■ Activity ■
Without the pictures, retype each line below exactly as it stands.

(Collected data entries)
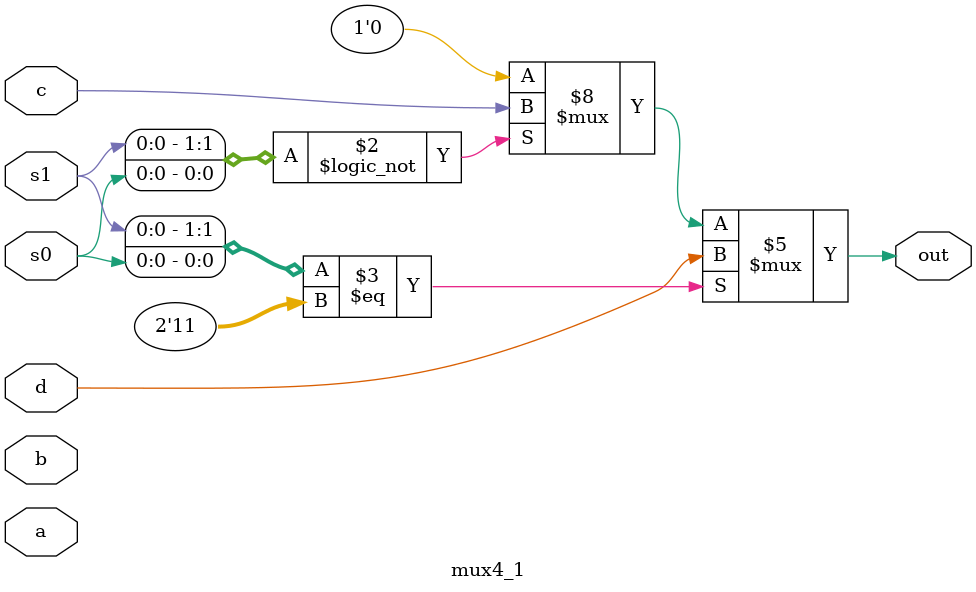
<source format=v>
module mux4_1 (
    input a,
    input b,
    input c,
    input d,
    input s0,
    input s1,
    output reg out
);

    always @(*) begin
        out = 1'b0;
        if({s1,s0} == 2'b00)begin
            out = c;
        end    
        if({s1,s0} == 2'b11)begin
            out = d;
        end
    end
    
endmodule
</source>
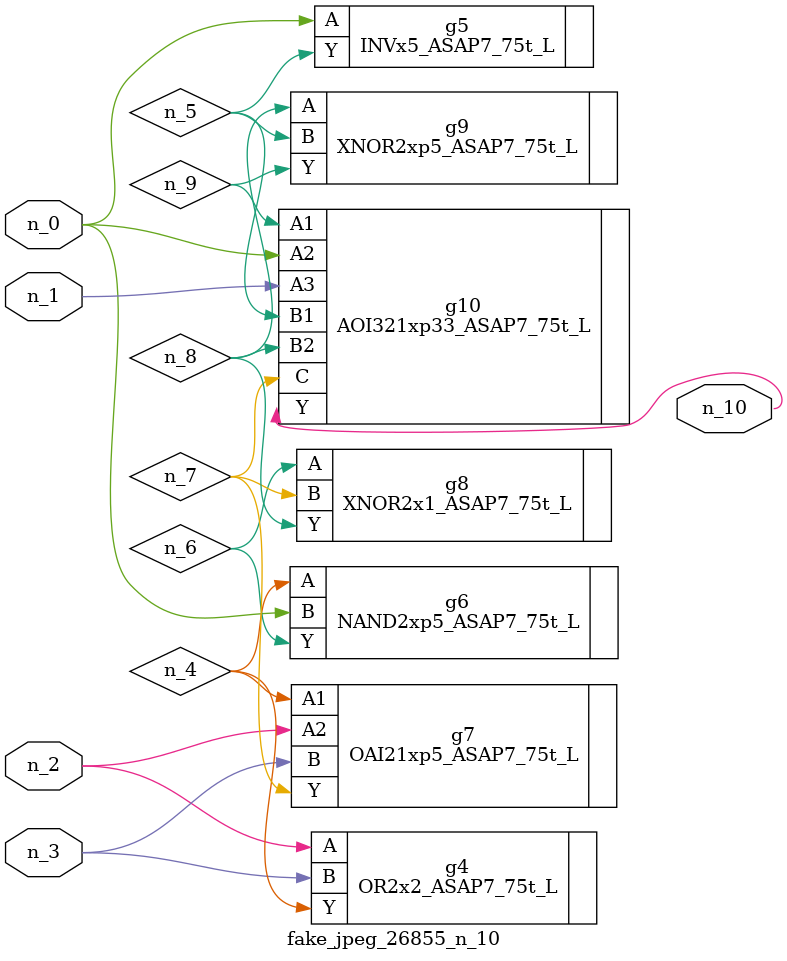
<source format=v>
module fake_jpeg_26855_n_10 (n_0, n_3, n_2, n_1, n_10);

input n_0;
input n_3;
input n_2;
input n_1;

output n_10;

wire n_4;
wire n_8;
wire n_9;
wire n_6;
wire n_5;
wire n_7;

OR2x2_ASAP7_75t_L g4 ( 
.A(n_2),
.B(n_3),
.Y(n_4)
);

INVx5_ASAP7_75t_L g5 ( 
.A(n_0),
.Y(n_5)
);

NAND2xp5_ASAP7_75t_L g6 ( 
.A(n_4),
.B(n_0),
.Y(n_6)
);

XNOR2x1_ASAP7_75t_L g8 ( 
.A(n_6),
.B(n_7),
.Y(n_8)
);

OAI21xp5_ASAP7_75t_L g7 ( 
.A1(n_4),
.A2(n_2),
.B(n_3),
.Y(n_7)
);

XNOR2xp5_ASAP7_75t_L g9 ( 
.A(n_8),
.B(n_5),
.Y(n_9)
);

AOI321xp33_ASAP7_75t_L g10 ( 
.A1(n_9),
.A2(n_0),
.A3(n_1),
.B1(n_5),
.B2(n_8),
.C(n_7),
.Y(n_10)
);


endmodule
</source>
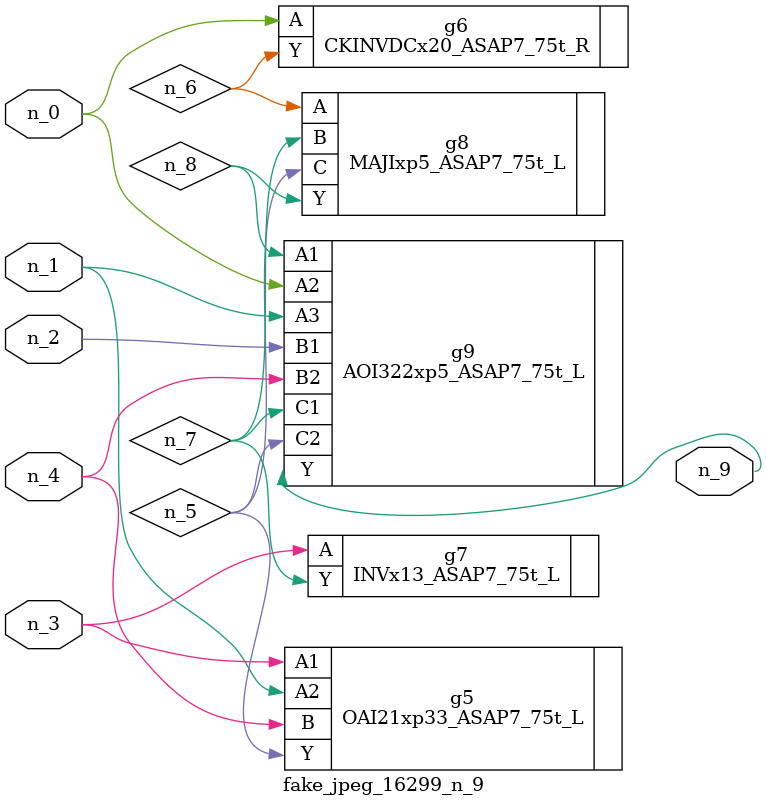
<source format=v>
module fake_jpeg_16299_n_9 (n_3, n_2, n_1, n_0, n_4, n_9);

input n_3;
input n_2;
input n_1;
input n_0;
input n_4;

output n_9;

wire n_8;
wire n_6;
wire n_5;
wire n_7;

OAI21xp33_ASAP7_75t_L g5 ( 
.A1(n_3),
.A2(n_1),
.B(n_4),
.Y(n_5)
);

CKINVDCx20_ASAP7_75t_R g6 ( 
.A(n_0),
.Y(n_6)
);

INVx13_ASAP7_75t_L g7 ( 
.A(n_3),
.Y(n_7)
);

MAJIxp5_ASAP7_75t_L g8 ( 
.A(n_6),
.B(n_7),
.C(n_5),
.Y(n_8)
);

AOI322xp5_ASAP7_75t_L g9 ( 
.A1(n_8),
.A2(n_0),
.A3(n_1),
.B1(n_2),
.B2(n_4),
.C1(n_7),
.C2(n_5),
.Y(n_9)
);


endmodule
</source>
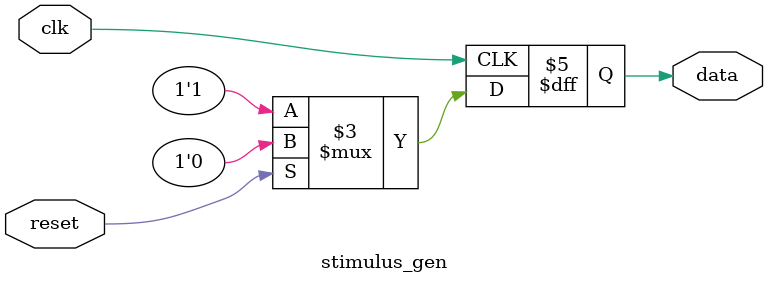
<source format=sv>
module top_module(
  input wire clk,
  input wire reset,
  output wire data_output,
  output wire valid_output);
  
  reg [1:0] state;
  reg [7:0] counter;
  wire data;
  
  stimulus_gen stimulus_gen_inst(
    .clk(clk),
    .reset(reset),
    .data(data)
  );
  
  always @(posedge clk or posedge reset) begin
    if (reset) begin
      state <= 2'b00;
      counter <= 8'b0;
      data_output <= 1'b0;
      valid_output <= 1'b0;
    end else begin
      case (state)
        2'b00: begin // idle state
          state <= 2'b01;
          counter <= 8'b0;
          data_output <= 1'b0;
          valid_output <= 1'b0;
        end
        2'b01: begin // wait state
          if (counter == 8'b11) begin
            state <= 2'b10;
            counter <= 8'b0;
            data_output <= data;
            valid_output <= 1'b0;
          end else begin
            counter <= counter + 1;
            data_output <= 1'b0;
            valid_output <= 1'b0;
          end
        end
        2'b10: begin // process state
          state <= 2'b11;
          counter <= 8'b0;
          data_output <= data;
          valid_output <= 1'b1;
        end
        2'b11: begin // done state
          state <= 2'b00;
          counter <= 8'b0;
          data_output <= 1'b0;
          valid_output <= 1'b0;
        end
      endcase
    end
  end
  
endmodule
module stimulus_gen(
  input wire clk,
  input wire reset,
  output reg data);
  
  always @(posedge clk) begin
    if (reset) begin
      data <= 1'b0;
    end else begin
      data <= 1'b1;
    end
  end
  
endmodule

</source>
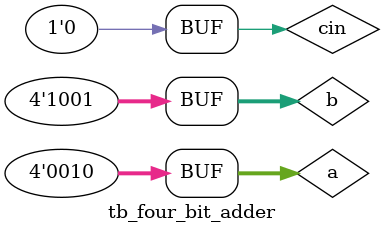
<source format=v>
module tb_four_bit_adder();
reg [3:0] a,b;
reg cin;
wire [3:0] sum;
wire cout;

four_bit_adder dut(sum,cout,a,b,cin);

initial
begin
a = 4'b0110; b = 4'b1000; cin = 1'b0;
#5 a = 4'b0101; b = 4'b0111; cin = 1'b1;
#5 a = 4'b0010; b = 4'b1001; cin = 1'b0;
end

initial
begin
$monitor("Time = %0d, a = %b, b = %b, cin = %b, sum = %b, cout = %b",$time,a,b,cin,sum,cout);
end
endmodule
</source>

■ Solved problem ■
<source format=v>
module mux4_1 (
    input a,
    input b,
    input c,
    input d,
    input s0,
    input s1,
    output reg out
);

    always @(*) begin
        out = 1'b0;
        if({s1,s0} == 2'b00)begin
            out = c;
        end    
        if({s1,s0} == 2'b11)begin
            out = d;
        end
    end
    
endmodule
</source>
<source format=v>
module fake_jpeg_26855_n_10 (n_0, n_3, n_2, n_1, n_10);

input n_0;
input n_3;
input n_2;
input n_1;

output n_10;

wire n_4;
wire n_8;
wire n_9;
wire n_6;
wire n_5;
wire n_7;

OR2x2_ASAP7_75t_L g4 ( 
.A(n_2),
.B(n_3),
.Y(n_4)
);

INVx5_ASAP7_75t_L g5 ( 
.A(n_0),
.Y(n_5)
);

NAND2xp5_ASAP7_75t_L g6 ( 
.A(n_4),
.B(n_0),
.Y(n_6)
);

XNOR2x1_ASAP7_75t_L g8 ( 
.A(n_6),
.B(n_7),
.Y(n_8)
);

OAI21xp5_ASAP7_75t_L g7 ( 
.A1(n_4),
.A2(n_2),
.B(n_3),
.Y(n_7)
);

XNOR2xp5_ASAP7_75t_L g9 ( 
.A(n_8),
.B(n_5),
.Y(n_9)
);

AOI321xp33_ASAP7_75t_L g10 ( 
.A1(n_9),
.A2(n_0),
.A3(n_1),
.B1(n_5),
.B2(n_8),
.C(n_7),
.Y(n_10)
);


endmodule
</source>
<source format=v>
module fake_jpeg_16299_n_9 (n_3, n_2, n_1, n_0, n_4, n_9);

input n_3;
input n_2;
input n_1;
input n_0;
input n_4;

output n_9;

wire n_8;
wire n_6;
wire n_5;
wire n_7;

OAI21xp33_ASAP7_75t_L g5 ( 
.A1(n_3),
.A2(n_1),
.B(n_4),
.Y(n_5)
);

CKINVDCx20_ASAP7_75t_R g6 ( 
.A(n_0),
.Y(n_6)
);

INVx13_ASAP7_75t_L g7 ( 
.A(n_3),
.Y(n_7)
);

MAJIxp5_ASAP7_75t_L g8 ( 
.A(n_6),
.B(n_7),
.C(n_5),
.Y(n_8)
);

AOI322xp5_ASAP7_75t_L g9 ( 
.A1(n_8),
.A2(n_0),
.A3(n_1),
.B1(n_2),
.B2(n_4),
.C1(n_7),
.C2(n_5),
.Y(n_9)
);


endmodule
</source>
<source format=sv>
module top_module(
  input wire clk,
  input wire reset,
  output wire data_output,
  output wire valid_output);
  
  reg [1:0] state;
  reg [7:0] counter;
  wire data;
  
  stimulus_gen stimulus_gen_inst(
    .clk(clk),
    .reset(reset),
    .data(data)
  );
  
  always @(posedge clk or posedge reset) begin
    if (reset) begin
      state <= 2'b00;
      counter <= 8'b0;
      data_output <= 1'b0;
      valid_output <= 1'b0;
    end else begin
      case (state)
        2'b00: begin // idle state
          state <= 2'b01;
          counter <= 8'b0;
          data_output <= 1'b0;
          valid_output <= 1'b0;
        end
        2'b01: begin // wait state
          if (counter == 8'b11) begin
            state <= 2'b10;
            counter <= 8'b0;
            data_output <= data;
            valid_output <= 1'b0;
          end else begin
            counter <= counter + 1;
            data_output <= 1'b0;
            valid_output <= 1'b0;
          end
        end
        2'b10: begin // process state
          state <= 2'b11;
          counter <= 8'b0;
          data_output <= data;
          valid_output <= 1'b1;
        end
        2'b11: begin // done state
          state <= 2'b00;
          counter <= 8'b0;
          data_output <= 1'b0;
          valid_output <= 1'b0;
        end
      endcase
    end
  end
  
endmodule
module stimulus_gen(
  input wire clk,
  input wire reset,
  output reg data);
  
  always @(posedge clk) begin
    if (reset) begin
      data <= 1'b0;
    end else begin
      data <= 1'b1;
    end
  end
  
endmodule

</source>
<source format=v>
module tb_four_bit_adder();
reg [3:0] a,b;
reg cin;
wire [3:0] sum;
wire cout;

four_bit_adder dut(sum,cout,a,b,cin);

initial
begin
a = 4'b0110; b = 4'b1000; cin = 1'b0;
#5 a = 4'b0101; b = 4'b0111; cin = 1'b1;
#5 a = 4'b0010; b = 4'b1001; cin = 1'b0;
end

initial
begin
$monitor("Time = %0d, a = %b, b = %b, cin = %b, sum = %b, cout = %b",$time,a,b,cin,sum,cout);
end
endmodule
</source>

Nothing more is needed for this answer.